As the New York Times explains, the last big category of TPS beneficiaries, from Honduras, has now been denied further relief, and will lose their protection in January of 2020:
Tens of thousands of Hondurans who have lived in the United States for up to two decades must prepare to leave, government officials announced Friday, a decision that effectively spells the demise of a humanitarian program that has protected nearly half a million people who had sought refuge from unstable homelands.
The Trump administration is ending temporary protected status for Hondurans who have been allowed to live and work in the United States since 1999, following a hurricane that ravaged their country. With an estimated 86,000 people currently registered, Hondurans represent the second-largest group of foreigners who have benefited from the program.
The largest category, from El Salvador, was stripped of protections in January, when 200,000 migrants were notified they’d need to go home by September of 2019. Smaller groups from Haiti (45,000 people) and Nicaragua (2,500) also lose TPS status next year.

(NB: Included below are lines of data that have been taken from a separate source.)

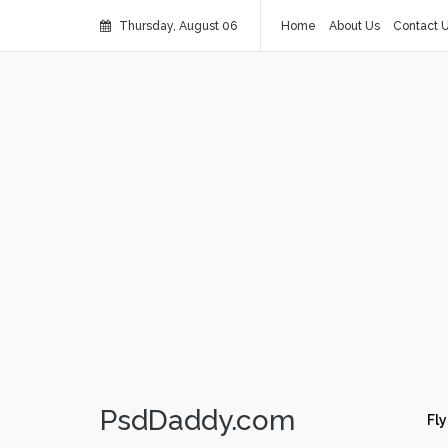
Thursday, August 06
Home
About Us
Contact 
PsdDaddy.com
Fly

But of all these countries, Honduras is perhaps the most volatile. The Central American nation has one of the highest homicide rates in the world. Irregularities in last November’s presidential election have led to massive street protests, which have turned violent.
The Hondurans not only face terrible risks if they go home; they also leave behind productive, peaceful lives in this country.

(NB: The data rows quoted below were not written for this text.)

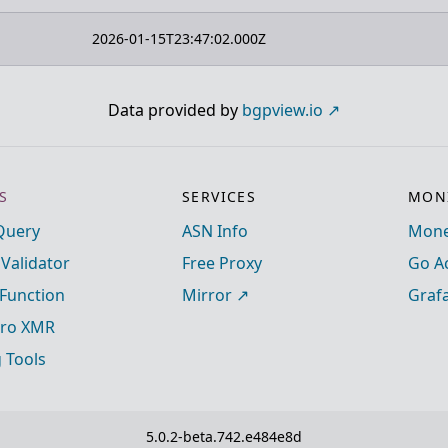
2026-01-15T23:47:02.000Z
Data provided by
bgpview.io
S
SERVICES
MONI
Query
ASN Info
Mone
 Validator
Free Proxy
Go A
Function
Mirror
Graf
ro XMR
g Tools
5.0.2-beta.742.e484e8d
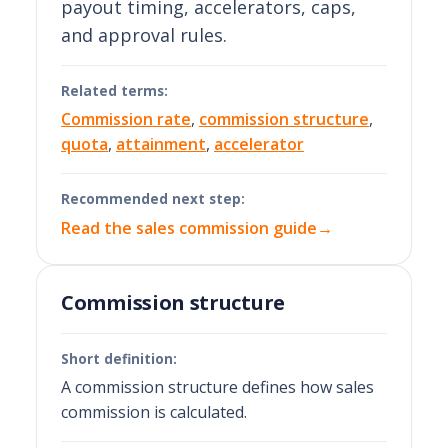
payout timing, accelerators, caps,
and approval rules.
Related terms:
Commission rate
,
commission structure
,
quota
,
attainment
,
accelerator
Recommended next step:
Read the sales commission guide
→
Commission structure
Short definition:
A commission structure defines how sales
commission is calculated.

According to the Center for Migration Studies, Hondurans with protected status have 53,500 American-born children; 85 percent participate in the labor force, compared with 63 percent of the overall United States population; and nearly 20 percent have mortgages.
Their voices are barely being heard in the larger cacophony of the immigration debate. But their fate reflects the broader conflict between an administration that will use any technicality (and it is correct in arguing that the “temporary” nature of TPS has changed) to reduce the number of non-citizens in the country, and those who argue that they should be left in peace so long as they are obeying the law, contributing to their communities, and escaping peril back home.
Ultimately Congress could resolve this and other immigration problems, but as a spokesperson for Catholic Legal Services complained to reporters from McClatchy, the administration isn’t really interested in solutions:
They’re willing to cut back these protections from deportation to end people’s work authorizations and then say somewhere down the road we’ll find some congressional solutions…. Yet when congressional solutions become part of the debate and it actually moves somewhere and we see progress, we have a complete misdirection from the administration.
In the long run, though, Team Trump clearly does favor one direction for people like the Hondurans: out.